= Exercise prompt =
Using the listing that follows, return every line with the word "back".

** Opening Records block **

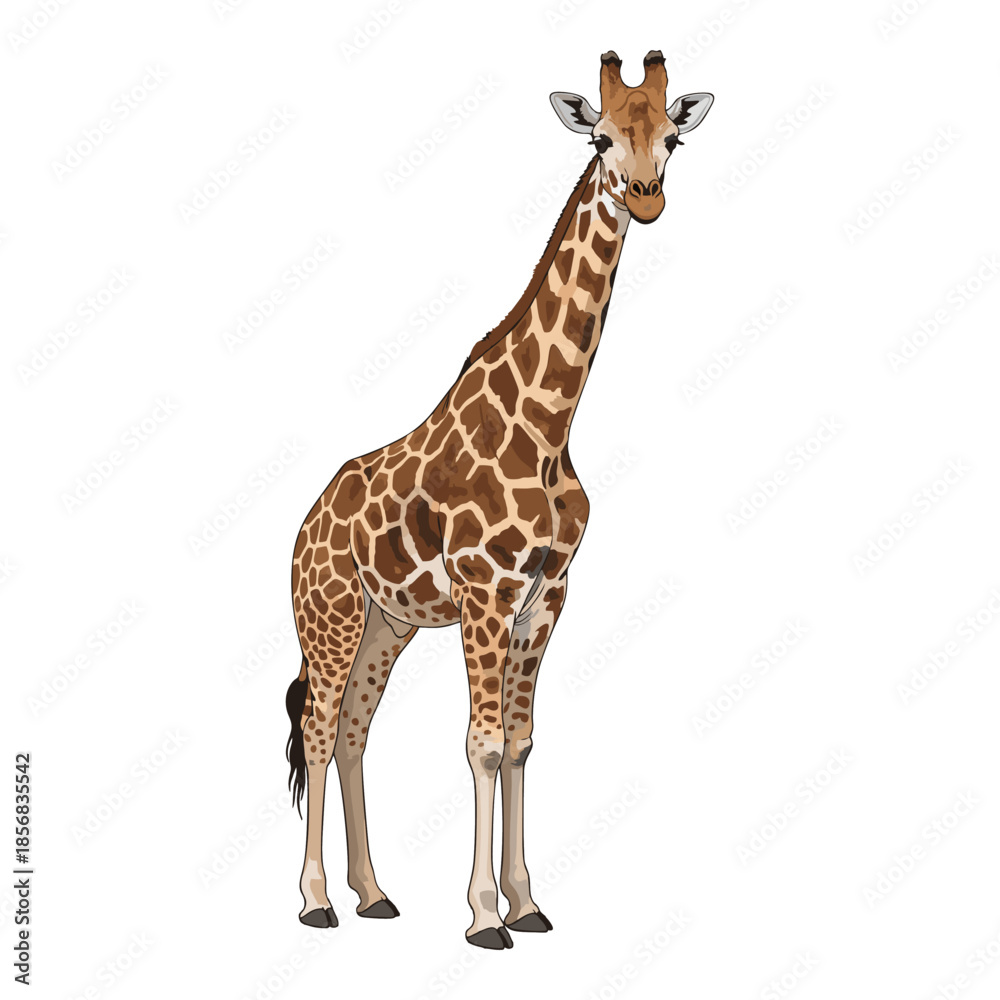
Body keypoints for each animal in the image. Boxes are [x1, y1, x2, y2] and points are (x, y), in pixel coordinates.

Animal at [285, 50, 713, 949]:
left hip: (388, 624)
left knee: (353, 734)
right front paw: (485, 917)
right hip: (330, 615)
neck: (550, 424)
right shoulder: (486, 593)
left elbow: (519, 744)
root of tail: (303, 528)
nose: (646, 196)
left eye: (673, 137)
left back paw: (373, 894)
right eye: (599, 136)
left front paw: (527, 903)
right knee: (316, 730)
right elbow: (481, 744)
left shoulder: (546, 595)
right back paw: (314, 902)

** Closing Records block **
** Opening Records block **

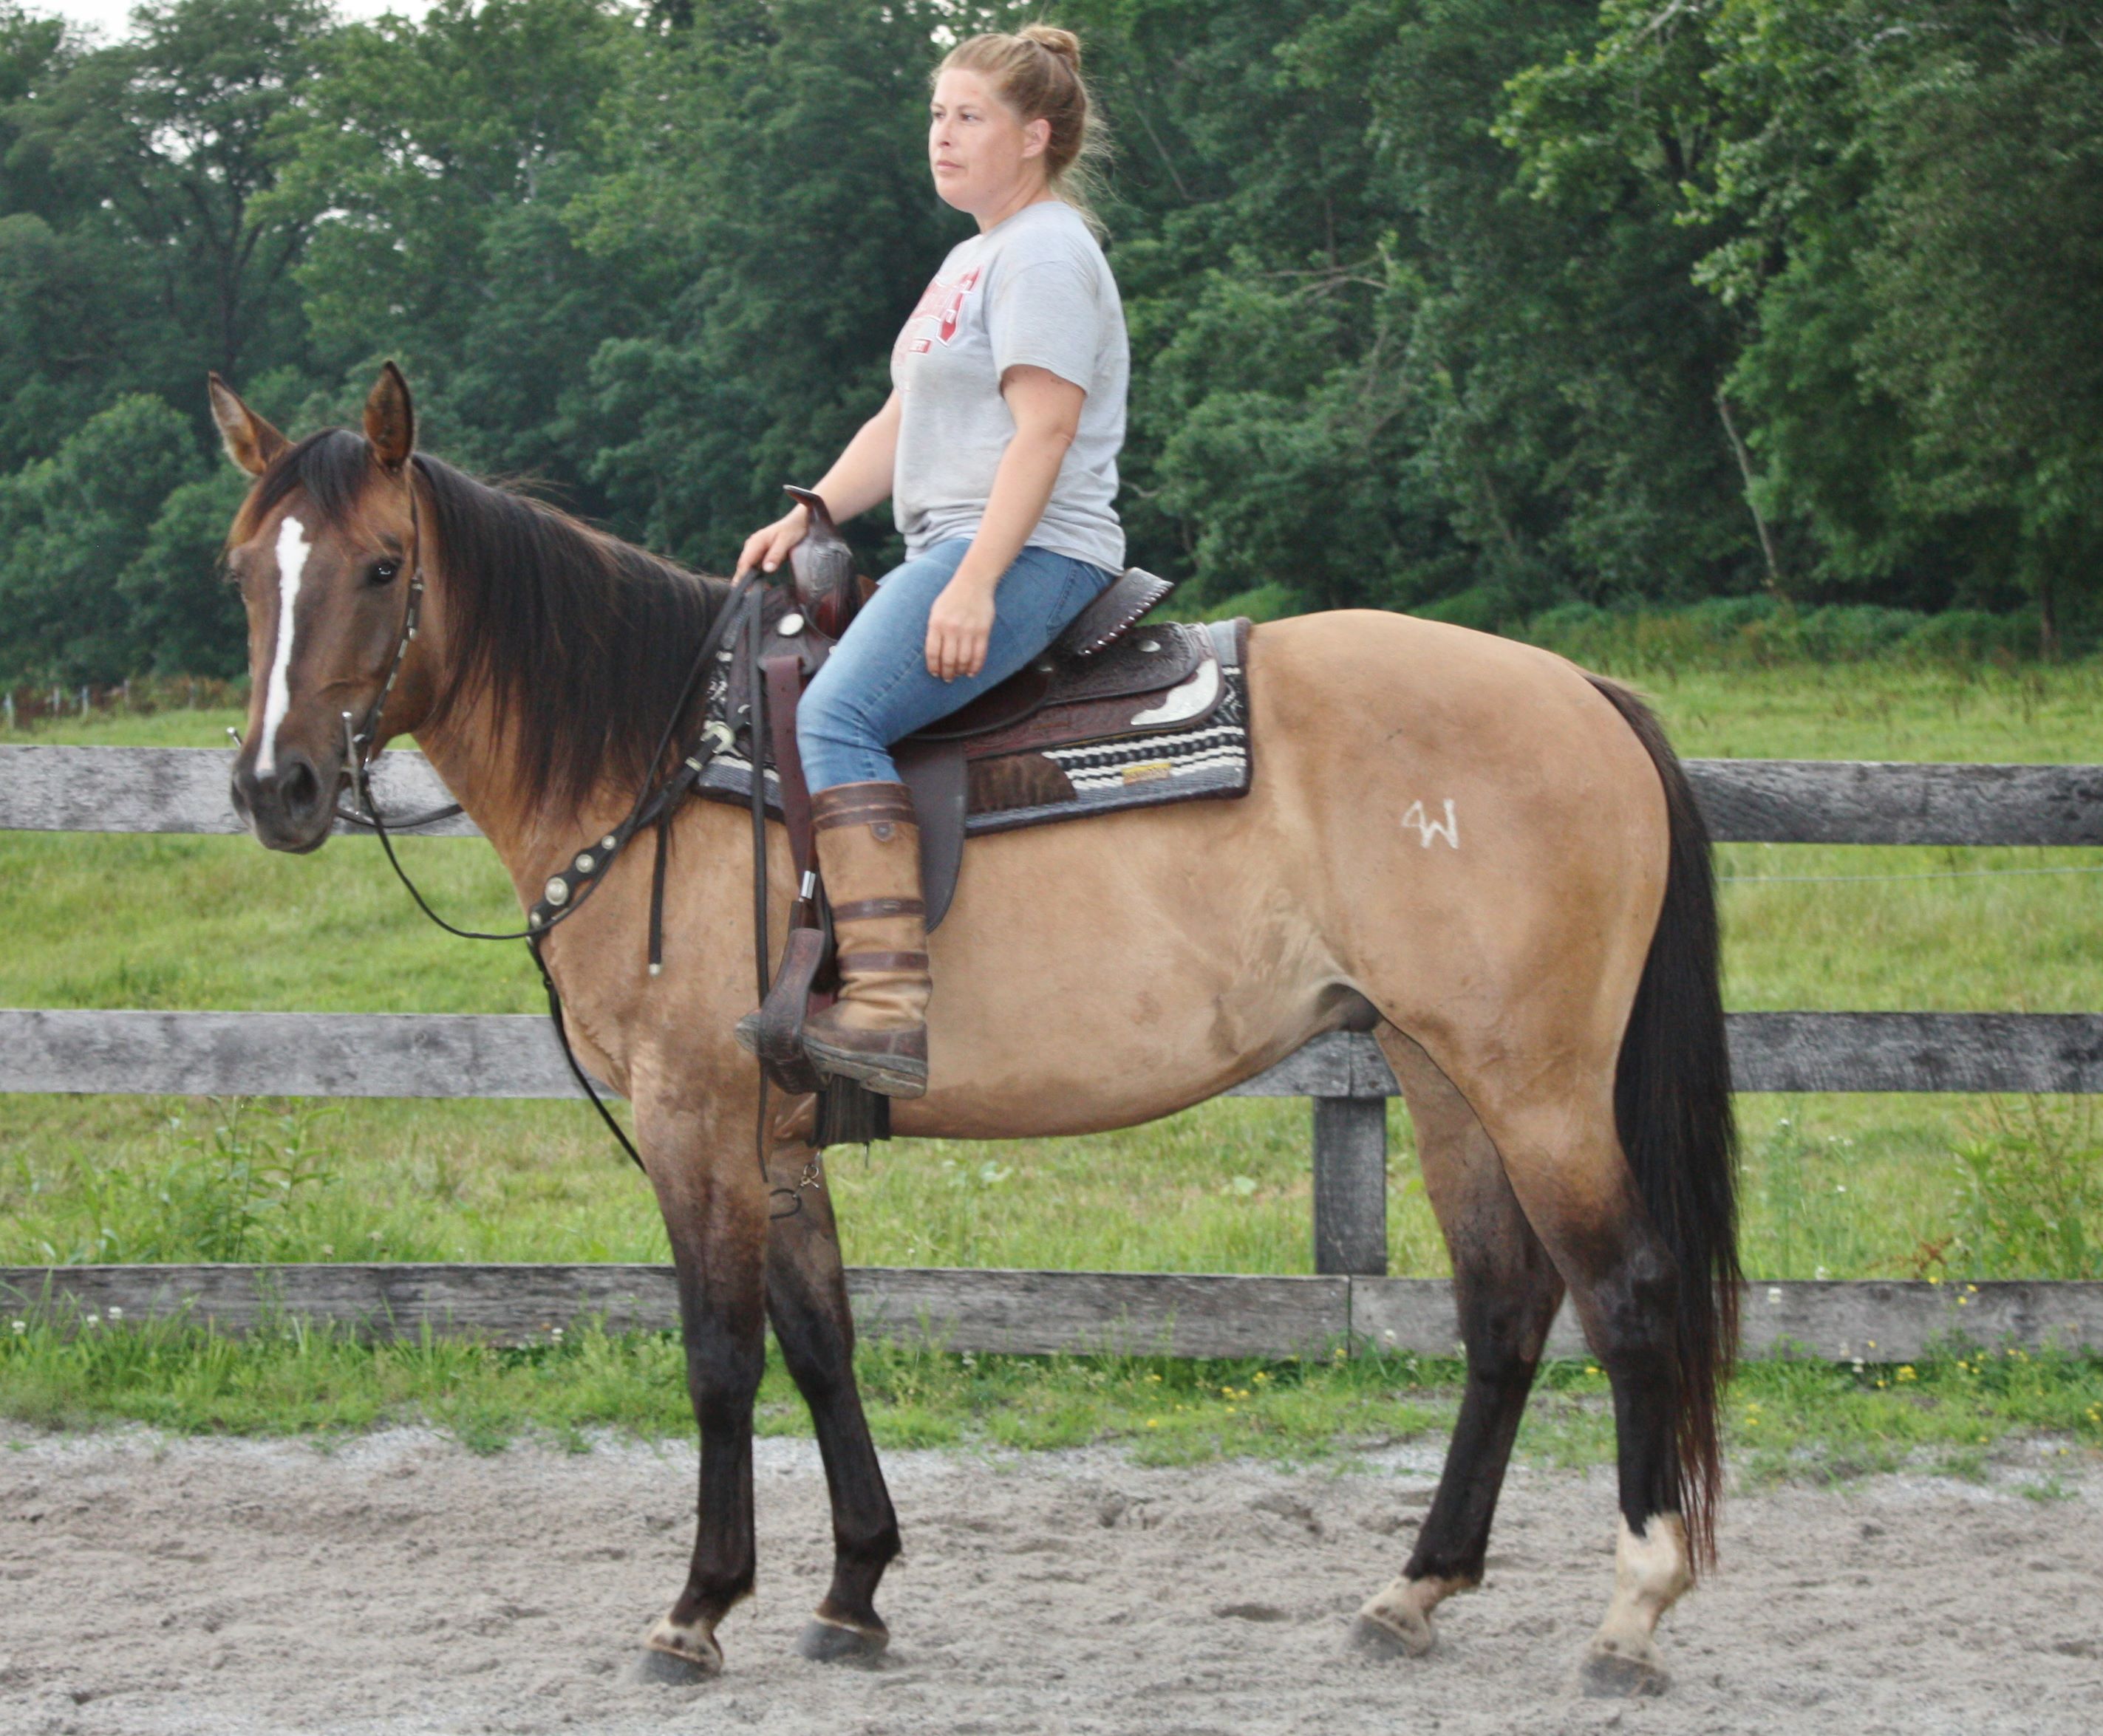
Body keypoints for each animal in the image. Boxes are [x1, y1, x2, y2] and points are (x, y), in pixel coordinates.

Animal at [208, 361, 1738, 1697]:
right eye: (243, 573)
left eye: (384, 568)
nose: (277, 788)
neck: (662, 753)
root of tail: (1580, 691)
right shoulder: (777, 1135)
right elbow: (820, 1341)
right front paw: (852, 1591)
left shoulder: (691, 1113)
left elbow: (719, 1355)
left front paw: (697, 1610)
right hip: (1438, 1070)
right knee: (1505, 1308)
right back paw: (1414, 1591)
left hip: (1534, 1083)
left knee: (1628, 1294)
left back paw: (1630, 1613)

** Closing Records block **

= Result of this task =
left back paw: (373, 894)
right back paw: (314, 902)
right back paw: (1414, 1591)
left back paw: (1630, 1613)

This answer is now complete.